Confignon, une histoire entre terres, pouvoirs et autonomie
Des traces anciennes d’occupation
La région de Confignon était vraisemblablement habitée avant l'ère chrétienne. Cependant, fort peu de vestiges en témoignent : une hache de pierre mise à jour à Chèvres, une défense de mammouth au Moulin des Evaux, des sépultures et poteries diverses (datées de la fin du 3e siècle) et les vestiges d'une villa romaine à l'intersection des chemins de Narly et de Sur-le-Beau à …. Confinius !

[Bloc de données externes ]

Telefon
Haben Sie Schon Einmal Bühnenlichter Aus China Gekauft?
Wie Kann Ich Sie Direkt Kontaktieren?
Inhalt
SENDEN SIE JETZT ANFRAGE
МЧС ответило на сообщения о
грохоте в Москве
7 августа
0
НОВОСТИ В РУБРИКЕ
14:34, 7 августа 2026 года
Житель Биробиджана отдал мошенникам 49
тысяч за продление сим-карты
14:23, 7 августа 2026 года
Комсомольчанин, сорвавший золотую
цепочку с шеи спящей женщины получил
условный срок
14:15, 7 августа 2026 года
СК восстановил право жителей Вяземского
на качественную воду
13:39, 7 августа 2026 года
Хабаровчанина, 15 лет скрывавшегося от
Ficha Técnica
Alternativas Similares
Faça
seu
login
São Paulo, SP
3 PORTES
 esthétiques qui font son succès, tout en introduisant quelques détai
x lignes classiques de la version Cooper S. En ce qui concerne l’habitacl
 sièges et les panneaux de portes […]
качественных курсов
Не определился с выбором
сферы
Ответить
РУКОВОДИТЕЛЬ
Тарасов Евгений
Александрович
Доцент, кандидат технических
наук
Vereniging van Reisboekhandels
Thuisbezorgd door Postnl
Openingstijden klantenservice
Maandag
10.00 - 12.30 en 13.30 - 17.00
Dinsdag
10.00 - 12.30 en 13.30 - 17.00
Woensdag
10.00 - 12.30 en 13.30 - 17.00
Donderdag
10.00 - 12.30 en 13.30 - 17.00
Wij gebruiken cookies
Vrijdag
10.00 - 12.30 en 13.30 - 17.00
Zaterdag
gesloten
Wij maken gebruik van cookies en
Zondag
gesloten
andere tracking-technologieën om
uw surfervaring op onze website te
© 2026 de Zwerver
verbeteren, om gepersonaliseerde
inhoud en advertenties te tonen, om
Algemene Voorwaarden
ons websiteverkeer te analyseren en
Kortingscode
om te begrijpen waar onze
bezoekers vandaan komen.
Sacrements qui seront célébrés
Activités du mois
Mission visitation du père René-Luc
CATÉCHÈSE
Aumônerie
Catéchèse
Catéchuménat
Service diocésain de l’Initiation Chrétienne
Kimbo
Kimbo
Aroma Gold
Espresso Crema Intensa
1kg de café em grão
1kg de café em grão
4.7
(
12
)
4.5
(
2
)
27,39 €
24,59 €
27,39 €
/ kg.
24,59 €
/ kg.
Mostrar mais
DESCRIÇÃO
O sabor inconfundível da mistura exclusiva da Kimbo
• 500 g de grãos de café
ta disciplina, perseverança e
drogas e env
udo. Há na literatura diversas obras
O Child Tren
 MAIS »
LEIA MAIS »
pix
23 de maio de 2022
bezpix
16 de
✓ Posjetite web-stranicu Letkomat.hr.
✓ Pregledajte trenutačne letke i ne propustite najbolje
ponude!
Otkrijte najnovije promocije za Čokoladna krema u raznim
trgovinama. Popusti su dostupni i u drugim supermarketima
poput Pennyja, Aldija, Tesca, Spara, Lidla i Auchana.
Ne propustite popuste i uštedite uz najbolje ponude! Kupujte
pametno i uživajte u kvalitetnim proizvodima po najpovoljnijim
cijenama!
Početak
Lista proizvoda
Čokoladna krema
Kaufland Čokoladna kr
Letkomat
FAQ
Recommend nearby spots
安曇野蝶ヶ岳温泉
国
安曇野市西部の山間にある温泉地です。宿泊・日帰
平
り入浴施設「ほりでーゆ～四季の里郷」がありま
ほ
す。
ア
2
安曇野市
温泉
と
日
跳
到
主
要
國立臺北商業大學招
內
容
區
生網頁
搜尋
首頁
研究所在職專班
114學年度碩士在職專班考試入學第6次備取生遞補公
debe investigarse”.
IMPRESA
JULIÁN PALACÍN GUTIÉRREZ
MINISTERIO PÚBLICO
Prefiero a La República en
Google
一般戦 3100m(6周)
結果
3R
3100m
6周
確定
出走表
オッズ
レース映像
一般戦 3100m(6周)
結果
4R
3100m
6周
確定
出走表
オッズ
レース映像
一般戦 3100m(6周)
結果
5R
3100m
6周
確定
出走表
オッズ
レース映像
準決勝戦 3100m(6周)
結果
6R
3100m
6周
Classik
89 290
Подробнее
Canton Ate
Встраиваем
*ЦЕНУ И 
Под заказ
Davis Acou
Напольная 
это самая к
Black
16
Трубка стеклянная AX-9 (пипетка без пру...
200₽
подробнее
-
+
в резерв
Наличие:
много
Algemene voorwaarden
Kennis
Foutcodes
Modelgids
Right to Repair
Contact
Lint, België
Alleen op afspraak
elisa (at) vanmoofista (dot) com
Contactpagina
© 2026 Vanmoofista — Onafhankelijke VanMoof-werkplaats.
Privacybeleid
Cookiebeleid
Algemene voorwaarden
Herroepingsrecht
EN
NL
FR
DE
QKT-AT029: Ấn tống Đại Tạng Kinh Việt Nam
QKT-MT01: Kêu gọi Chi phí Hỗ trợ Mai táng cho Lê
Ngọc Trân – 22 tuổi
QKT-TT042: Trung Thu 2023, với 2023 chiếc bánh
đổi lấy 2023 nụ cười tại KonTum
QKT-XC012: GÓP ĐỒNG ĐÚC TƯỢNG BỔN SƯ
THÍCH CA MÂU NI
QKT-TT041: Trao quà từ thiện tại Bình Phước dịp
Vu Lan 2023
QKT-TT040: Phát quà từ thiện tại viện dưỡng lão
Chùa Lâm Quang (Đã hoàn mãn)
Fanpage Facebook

Des seigneurs de Confignon à la Maison de Savoie
Il n'existe que peu d'informations sur le Moyen-Age avant le 12e siècle. C'est à cette période que l'on trouve des traces et documents concernant les seigneurs de Confignon (1188 pour Amédée). Cette famille se passe titres et privilèges de père en fils jusqu'à Bernarde de Confignon qui épouse Charles de Menthon en 1547.
Leur fils Jacques, Seigneur de Confignon, devient baron en 1598, dédommagement accordé par le Duc de Savoie à la suite de la destruction du château par les "Bernois". La succession est assurée par A. Maillard de Tournon puis par J. de Morand dont la famille a conservé jusqu'au 20ème siècle le titre de Baron de Confignon.
Un village au cœur des rapports de pouvoir régionaux
Le village se situe à la fois dans le diocèse de Genève, qui s'étend du Dauphiné au Léman, et dans le Comté de Genevois, dont l'étendue va de l'Isère à l'Aar, au temps de sa splendeur. Le Comte est donc suzerain des Seigneurs de Confignon, dont plusieurs sont également vidomnes des évêques dans l'exercice d'une juridiction civile.
Le Comté de Genevois est vendu par le dernier légataire à Amédée VIII de Savoie en 1401. Confignon passe donc sous sa juridiction qui durera jusqu'en 1792, année de l'annexion française.
Réforme, conflits et Escalade!
Genève a conservé une relative autonomie et Charles II de Savoie tente plusieurs fois de la conquérir au 16e siècle, ceci d'autant plus que les Genevois, sous l'impulsion de Jean Calvin, ont adopté la Réforme tandis que la Savoie reste fidèle à la foi catholique.
En 1536, Genève se trouve bloquée par ses ennemis. L’armée bernoise, venue en renfort, envahit alors la région. Les Bernois font quelques conquêtes et repartent avec un riche butin.
La paix ne s'établit pas durablement. On note de nombreux conflits … et le retour des Bernois! En fin de siècle, ceux-ci détruisent, entre autres, le château de Confignon tandis qu'en 1602 le Duc de Savoie lance un dernier assaut contre Genève. C'est sa dernière et vaine Escalade!
De la Révolution française à l’entrée dans la Suisse
Près de deux siècles de tensions, alternées de périodes de répit, suivent jusqu’à la Révolution française, qui bouleverse à nouveau la région en 1792. Elle a notamment pour effet d'instaurer la commune d'Onex-Bernex-Confignon, rattachée au district de Carouge, dans le département du Mont-Blanc.
Cependant, le règne de Napoléon est chancelant et les troupes autrichiennes envahissent Genève et bivouaquent même à Confignon, à Sur-Beauvent. C'est la chute de l'Empire. L'Europe est épuisée, et les Confignonnais aussi ! Cette communauté de petits paysans et artisans a été contrainte de puiser dans ses maigres ressources pour satisfaire les exigences des envahisseurs successifs.
À la suite du traité de Turin de 1816, Genève et les Communes réunies, dont Confignon, deviennent territoire suisse.
Confignon devient une commune autonome
Diverses péripéties de nature politico-économiques amènent Onex, Bernex et Confignon à revendiquer chacune leur autonomie, ce qui est chose faite par arrêté du Grand-Conseil en 1850 et 1851.
Au début du 20e siècle, Confignon compte 400 habitantes et habitants, le double en 1960 et huit fois plus en 2001.
[...] maires ont présidé aux destinées de la Commune depuis 1851.
Confignon a également abrité des personnages célèbres dont Jean-Jacques Rousseau et le peintre Liotard.